Rewrite the records below, putting "pie graph" wherever "pie chart" appears and leaving everything else the same.

▸ **Data records**
<<<<
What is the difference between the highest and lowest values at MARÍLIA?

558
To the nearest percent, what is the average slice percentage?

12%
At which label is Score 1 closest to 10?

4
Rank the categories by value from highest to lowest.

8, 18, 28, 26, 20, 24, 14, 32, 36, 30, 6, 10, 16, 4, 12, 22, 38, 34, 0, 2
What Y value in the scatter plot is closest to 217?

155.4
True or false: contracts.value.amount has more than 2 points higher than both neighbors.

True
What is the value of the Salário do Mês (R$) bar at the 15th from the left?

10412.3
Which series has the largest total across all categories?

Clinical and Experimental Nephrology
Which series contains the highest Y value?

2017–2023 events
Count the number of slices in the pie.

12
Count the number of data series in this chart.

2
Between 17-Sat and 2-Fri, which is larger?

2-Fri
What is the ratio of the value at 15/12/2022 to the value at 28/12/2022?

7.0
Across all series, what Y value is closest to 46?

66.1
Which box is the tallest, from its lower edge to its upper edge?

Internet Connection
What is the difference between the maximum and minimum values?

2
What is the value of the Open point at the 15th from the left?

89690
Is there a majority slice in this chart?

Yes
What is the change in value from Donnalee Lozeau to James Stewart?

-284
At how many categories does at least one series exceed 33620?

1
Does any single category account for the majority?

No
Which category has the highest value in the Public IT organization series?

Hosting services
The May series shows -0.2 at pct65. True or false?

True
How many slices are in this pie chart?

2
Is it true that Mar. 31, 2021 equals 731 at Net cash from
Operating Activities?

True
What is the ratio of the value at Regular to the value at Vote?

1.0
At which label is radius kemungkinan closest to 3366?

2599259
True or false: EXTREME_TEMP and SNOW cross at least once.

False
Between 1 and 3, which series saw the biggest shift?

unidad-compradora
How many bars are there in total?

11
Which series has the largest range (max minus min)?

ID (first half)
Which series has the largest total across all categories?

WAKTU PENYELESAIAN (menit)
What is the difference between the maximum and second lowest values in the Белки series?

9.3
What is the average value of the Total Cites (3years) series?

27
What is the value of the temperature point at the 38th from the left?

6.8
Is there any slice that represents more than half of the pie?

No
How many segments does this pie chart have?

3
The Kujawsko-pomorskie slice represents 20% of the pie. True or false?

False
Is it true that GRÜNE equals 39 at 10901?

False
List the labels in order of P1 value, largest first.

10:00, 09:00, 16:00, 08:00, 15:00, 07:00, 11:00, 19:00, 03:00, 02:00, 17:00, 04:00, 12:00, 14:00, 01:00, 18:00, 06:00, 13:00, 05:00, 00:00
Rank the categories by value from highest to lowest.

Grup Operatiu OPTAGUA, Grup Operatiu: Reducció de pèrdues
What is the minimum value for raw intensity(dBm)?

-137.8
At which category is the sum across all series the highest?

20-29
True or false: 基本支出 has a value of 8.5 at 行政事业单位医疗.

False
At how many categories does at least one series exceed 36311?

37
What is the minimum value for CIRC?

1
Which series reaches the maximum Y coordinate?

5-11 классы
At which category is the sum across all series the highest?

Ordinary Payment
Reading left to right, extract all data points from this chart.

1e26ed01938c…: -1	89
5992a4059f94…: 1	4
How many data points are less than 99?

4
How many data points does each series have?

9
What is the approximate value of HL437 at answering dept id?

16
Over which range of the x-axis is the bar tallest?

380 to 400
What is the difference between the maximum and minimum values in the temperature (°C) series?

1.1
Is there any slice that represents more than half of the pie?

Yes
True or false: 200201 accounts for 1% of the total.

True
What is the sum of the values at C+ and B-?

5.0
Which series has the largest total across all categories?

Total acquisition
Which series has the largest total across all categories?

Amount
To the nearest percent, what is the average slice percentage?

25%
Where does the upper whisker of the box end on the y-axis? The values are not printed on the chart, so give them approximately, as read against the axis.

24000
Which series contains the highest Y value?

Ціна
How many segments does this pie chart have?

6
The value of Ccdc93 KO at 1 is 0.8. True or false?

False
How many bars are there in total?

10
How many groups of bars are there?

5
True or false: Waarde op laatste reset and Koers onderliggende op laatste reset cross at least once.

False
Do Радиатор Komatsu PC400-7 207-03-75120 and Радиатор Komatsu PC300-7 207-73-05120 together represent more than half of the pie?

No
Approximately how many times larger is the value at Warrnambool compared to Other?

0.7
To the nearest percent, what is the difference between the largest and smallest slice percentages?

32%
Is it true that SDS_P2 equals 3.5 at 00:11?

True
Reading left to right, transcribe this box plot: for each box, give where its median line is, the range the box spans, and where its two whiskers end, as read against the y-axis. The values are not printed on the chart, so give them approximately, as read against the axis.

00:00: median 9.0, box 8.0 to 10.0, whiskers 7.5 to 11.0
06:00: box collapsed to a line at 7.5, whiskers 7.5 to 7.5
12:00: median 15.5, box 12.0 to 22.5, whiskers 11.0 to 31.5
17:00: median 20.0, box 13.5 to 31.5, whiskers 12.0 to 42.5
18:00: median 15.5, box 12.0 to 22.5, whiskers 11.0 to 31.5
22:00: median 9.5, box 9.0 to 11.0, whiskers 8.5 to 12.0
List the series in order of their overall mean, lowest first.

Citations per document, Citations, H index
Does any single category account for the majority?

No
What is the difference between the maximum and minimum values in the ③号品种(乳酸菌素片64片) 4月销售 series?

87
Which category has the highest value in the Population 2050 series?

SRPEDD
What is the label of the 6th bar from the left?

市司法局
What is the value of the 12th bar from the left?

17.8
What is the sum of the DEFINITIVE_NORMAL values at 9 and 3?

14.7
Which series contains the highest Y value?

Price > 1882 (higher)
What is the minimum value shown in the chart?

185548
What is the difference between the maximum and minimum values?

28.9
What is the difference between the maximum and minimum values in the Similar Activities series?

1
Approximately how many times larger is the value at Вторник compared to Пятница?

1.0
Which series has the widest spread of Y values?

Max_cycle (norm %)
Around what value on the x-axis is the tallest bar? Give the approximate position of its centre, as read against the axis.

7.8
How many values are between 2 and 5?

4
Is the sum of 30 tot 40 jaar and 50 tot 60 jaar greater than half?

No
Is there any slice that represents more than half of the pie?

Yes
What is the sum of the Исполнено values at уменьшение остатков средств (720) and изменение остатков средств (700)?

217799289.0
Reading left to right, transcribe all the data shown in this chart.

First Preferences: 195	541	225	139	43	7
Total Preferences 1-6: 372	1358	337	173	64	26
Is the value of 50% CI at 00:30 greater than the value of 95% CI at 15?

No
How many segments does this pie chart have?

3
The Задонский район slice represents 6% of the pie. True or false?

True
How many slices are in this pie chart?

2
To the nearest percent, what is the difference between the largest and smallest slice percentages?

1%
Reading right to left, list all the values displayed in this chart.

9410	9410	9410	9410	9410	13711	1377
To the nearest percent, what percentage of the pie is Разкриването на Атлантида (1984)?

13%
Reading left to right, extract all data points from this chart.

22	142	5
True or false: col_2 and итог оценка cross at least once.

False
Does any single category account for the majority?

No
>>>>
▸ **ANSWER**
What is the difference between the highest and lowest values at MARÍLIA?

558
To the nearest percent, what is the average slice percentage?

12%
At which label is Score 1 closest to 10?

4
Rank the categories by value from highest to lowest.

8, 18, 28, 26, 20, 24, 14, 32, 36, 30, 6, 10, 16, 4, 12, 22, 38, 34, 0, 2
What Y value in the scatter plot is closest to 217?

155.4
True or false: contracts.value.amount has more than 2 points higher than both neighbors.

True
What is the value of the Salário do Mês (R$) bar at the 15th from the left?

10412.3
Which series has the largest total across all categories?

Clinical and Experimental Nephrology
Which series contains the highest Y value?

2017–2023 events
Count the number of slices in the pie.

12
Count the number of data series in this chart.

2
Between 17-Sat and 2-Fri, which is larger?

2-Fri
What is the ratio of the value at 15/12/2022 to the value at 28/12/2022?

7.0
Across all series, what Y value is closest to 46?

66.1
Which box is the tallest, from its lower edge to its upper edge?

Internet Connection
What is the difference between the maximum and minimum values?

2
What is the value of the Open point at the 15th from the left?

89690
Is there a majority slice in this chart?

Yes
What is the change in value from Donnalee Lozeau to James Stewart?

-284
At how many categories does at least one series exceed 33620?

1
Does any single category account for the majority?

No
Which category has the highest value in the Public IT organization series?

Hosting services
The May series shows -0.2 at pct65. True or false?

True
How many slices are in this pie graph?

2
Is it true that Mar. 31, 2021 equals 731 at Net cash from
Operating Activities?

True
What is the ratio of the value at Regular to the value at Vote?

1.0
At which label is radius kemungkinan closest to 3366?

2599259
True or false: EXTREME_TEMP and SNOW cross at least once.

False
Between 1 and 3, which series saw the biggest shift?

unidad-compradora
How many bars are there in total?

11
Which series has the largest range (max minus min)?

ID (first half)
Which series has the largest total across all categories?

WAKTU PENYELESAIAN (menit)
What is the difference between the maximum and second lowest values in the Белки series?

9.3
What is the average value of the Total Cites (3years) series?

27
What is the value of the temperature point at the 38th from the left?

6.8
Is there any slice that represents more than half of the pie?

No
How many segments does this pie graph have?

3
The Kujawsko-pomorskie slice represents 20% of the pie. True or false?

False
Is it true that GRÜNE equals 39 at 10901?

False
List the labels in order of P1 value, largest first.

10:00, 09:00, 16:00, 08:00, 15:00, 07:00, 11:00, 19:00, 03:00, 02:00, 17:00, 04:00, 12:00, 14:00, 01:00, 18:00, 06:00, 13:00, 05:00, 00:00
Rank the categories by value from highest to lowest.

Grup Operatiu OPTAGUA, Grup Operatiu: Reducció de pèrdues
What is the minimum value for raw intensity(dBm)?

-137.8
At which category is the sum across all series the highest?

20-29
True or false: 基本支出 has a value of 8.5 at 行政事业单位医疗.

False
At how many categories does at least one series exceed 36311?

37
What is the minimum value for CIRC?

1
Which series reaches the maximum Y coordinate?

5-11 классы
At which category is the sum across all series the highest?

Ordinary Payment
Reading left to right, extract all data points from this chart.

1e26ed01938c…: -1	89
5992a4059f94…: 1	4
How many data points are less than 99?

4
How many data points does each series have?

9
What is the approximate value of HL437 at answering dept id?

16
Over which range of the x-axis is the bar tallest?

380 to 400
What is the difference between the maximum and minimum values in the temperature (°C) series?

1.1
Is there any slice that represents more than half of the pie?

Yes
True or false: 200201 accounts for 1% of the total.

True
What is the sum of the values at C+ and B-?

5.0
Which series has the largest total across all categories?

Total acquisition
Which series has the largest total across all categories?

Amount
To the nearest percent, what is the average slice percentage?

25%
Where does the upper whisker of the box end on the y-axis? The values are not printed on the chart, so give them approximately, as read against the axis.

24000
Which series contains the highest Y value?

Ціна
How many segments does this pie graph have?

6
The value of Ccdc93 KO at 1 is 0.8. True or false?

False
How many bars are there in total?

10
How many groups of bars are there?

5
True or false: Waarde op laatste reset and Koers onderliggende op laatste reset cross at least once.

False
Do Радиатор Komatsu PC400-7 207-03-75120 and Радиатор Komatsu PC300-7 207-73-05120 together represent more than half of the pie?

No
Approximately how many times larger is the value at Warrnambool compared to Other?

0.7
To the nearest percent, what is the difference between the largest and smallest slice percentages?

32%
Is it true that SDS_P2 equals 3.5 at 00:11?

True
Reading left to right, transcribe this box plot: for each box, give where its median line is, the range the box spans, and where its two whiskers end, as read against the y-axis. The values are not printed on the chart, so give them approximately, as read against the axis.

00:00: median 9.0, box 8.0 to 10.0, whiskers 7.5 to 11.0
06:00: box collapsed to a line at 7.5, whiskers 7.5 to 7.5
12:00: median 15.5, box 12.0 to 22.5, whiskers 11.0 to 31.5
17:00: median 20.0, box 13.5 to 31.5, whiskers 12.0 to 42.5
18:00: median 15.5, box 12.0 to 22.5, whiskers 11.0 to 31.5
22:00: median 9.5, box 9.0 to 11.0, whiskers 8.5 to 12.0
List the series in order of their overall mean, lowest first.

Citations per document, Citations, H index
Does any single category account for the majority?

No
What is the difference between the maximum and minimum values in the ③号品种(乳酸菌素片64片) 4月销售 series?

87
Which category has the highest value in the Population 2050 series?

SRPEDD
What is the label of the 6th bar from the left?

市司法局
What is the value of the 12th bar from the left?

17.8
What is the sum of the DEFINITIVE_NORMAL values at 9 and 3?

14.7
Which series contains the highest Y value?

Price > 1882 (higher)
What is the minimum value shown in the chart?

185548
What is the difference between the maximum and minimum values?

28.9
What is the difference between the maximum and minimum values in the Similar Activities series?

1
Approximately how many times larger is the value at Вторник compared to Пятница?

1.0
Which series has the widest spread of Y values?

Max_cycle (norm %)
Around what value on the x-axis is the tallest bar? Give the approximate position of its centre, as read against the axis.

7.8
How many values are between 2 and 5?

4
Is the sum of 30 tot 40 jaar and 50 tot 60 jaar greater than half?

No
Is there any slice that represents more than half of the pie?

Yes
What is the sum of the Исполнено values at уменьшение остатков средств (720) and изменение остатков средств (700)?

217799289.0
Reading left to right, transcribe all the data shown in this chart.

First Preferences: 195	541	225	139	43	7
Total Preferences 1-6: 372	1358	337	173	64	26
Is the value of 50% CI at 00:30 greater than the value of 95% CI at 15?

No
How many segments does this pie graph have?

3
The Задонский район slice represents 6% of the pie. True or false?

True
How many slices are in this pie graph?

2
To the nearest percent, what is the difference between the largest and smallest slice percentages?

1%
Reading right to left, list all the values displayed in this chart.

9410	9410	9410	9410	9410	13711	1377
To the nearest percent, what percentage of the pie is Разкриването на Атлантида (1984)?

13%
Reading left to right, extract all data points from this chart.

22	142	5
True or false: col_2 and итог оценка cross at least once.

False
Does any single category account for the majority?

No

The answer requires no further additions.